Given Biden’s advanced age, Harris’s campaign experience, and her strong base of intraparty support, her ascension to the 2020 ticket should make her a leading candidate (if not the outright favorite) in the next contested Democratic Party — if Biden wins, anyway. After all, we just witnessed how much caché former Democratic vice-presidents have with the party faithful. Yet as of last spring, Harris’s favorability numbers were bizarrely poor, with both the Economist-YouGov and Harvard-Harris polls showing her 12 points underwater with the general public. It’s possible that this merely reflected a temporary grudge among Biden-supporting Democrats; Harris’s approval numbers have risen sharply in recent months, and her favorability is now positive in RealClearPolitics’s average. But the fact that she ever polled so poorly amid limited national exposure — combined with the aforementioned underperformance of her campaign and her near loss to a Republican in a statewide race in California in 2010 — gives some cause for concern about her ability to carry the Democrats to victory in four to eight years.
(3) She does nothing to help the ticket geographically.

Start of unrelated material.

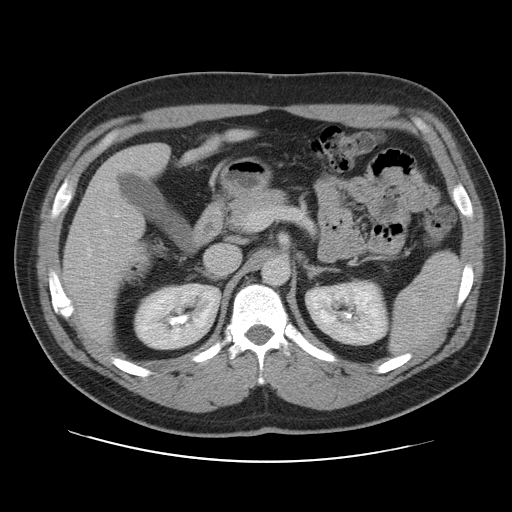
Contrast-enhanced abdominal CT, one axial slice. Slice 62 of 109 in the series (ordered by position). 120 kVp. Soft-tissue window (W 400 / L 40 HU). 512 × 512 image matrix, field of view 402 × 402 mm. From the clinical record (not read from this slice): patient: male, age 59 years at operation; diagnosis: colorectal cancer liver metastases, imaged before liver resection; multiple liver metastases: yes; largest metastasis: 2.8 cm; disease in both lobes: yes.
Annotated regions visible in this slice (expert manual segmentation):
- liver: box from (x=64, y=144) to (x=169, y=346) px
- planned liver remnant (the part of the liver to remain after resection): (x=64, y=140)–(x=217, y=346)
- portal vein (with intrahepatic branches): (x=90, y=208)–(x=120, y=285)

The flip side of Harris not costing Democrats a Senate seat is that she also does nothing to help Biden’s Electoral College math. Running mates don’t reliably deliver their home states, but one could imagine Tammy Baldwin giving Biden a lift in Wisconsin or Sherrod Brown doing the same in Ohio. It’s for the best that Biden didn’t gut his party’s prospects of winning a Senate majority to gain such an edge. But the point remains that an optimal running mate would offer more on this front than an opportunity to increase the Democratic margin in the Golden State.
(4) Her policy instincts are underwhelming (even from a non-pinko perspective).
Cards on the table: Your humble horse-race pundit has some ideological qualms about Harris’s prosecutorial record and wishy-washy support for progressive policy priorities. But socialistic bloggers do not (yet) make up a majority of the U.S. population. So the relative moderation of the Harris campaign’s policies is less concerning than how poorly thought out many of them were. With the LIFT Act, Harris managed to construct an anti-poverty policy that was both exorbitantly expensive and useless for the very poorest people in the U.S. By pairing this $3 trillion middle-class tax cut with a vow to implement Medicare for All, Harris called the sincerity of her own policy commitments into question. And as already mentioned, her attempts to square this circle through a series of flip-flops were less than confidence building.
In ideological terms, Harris is well to the left of Biden, let alone the 50th Democratic vote in a hypothetical 2021 Senate. But in an ideal world, given Biden’s own lack of wonk chops, it would be nice if his second-in-command had assembled a stronger set of signature policies (or, more precisely, a strong policy staff).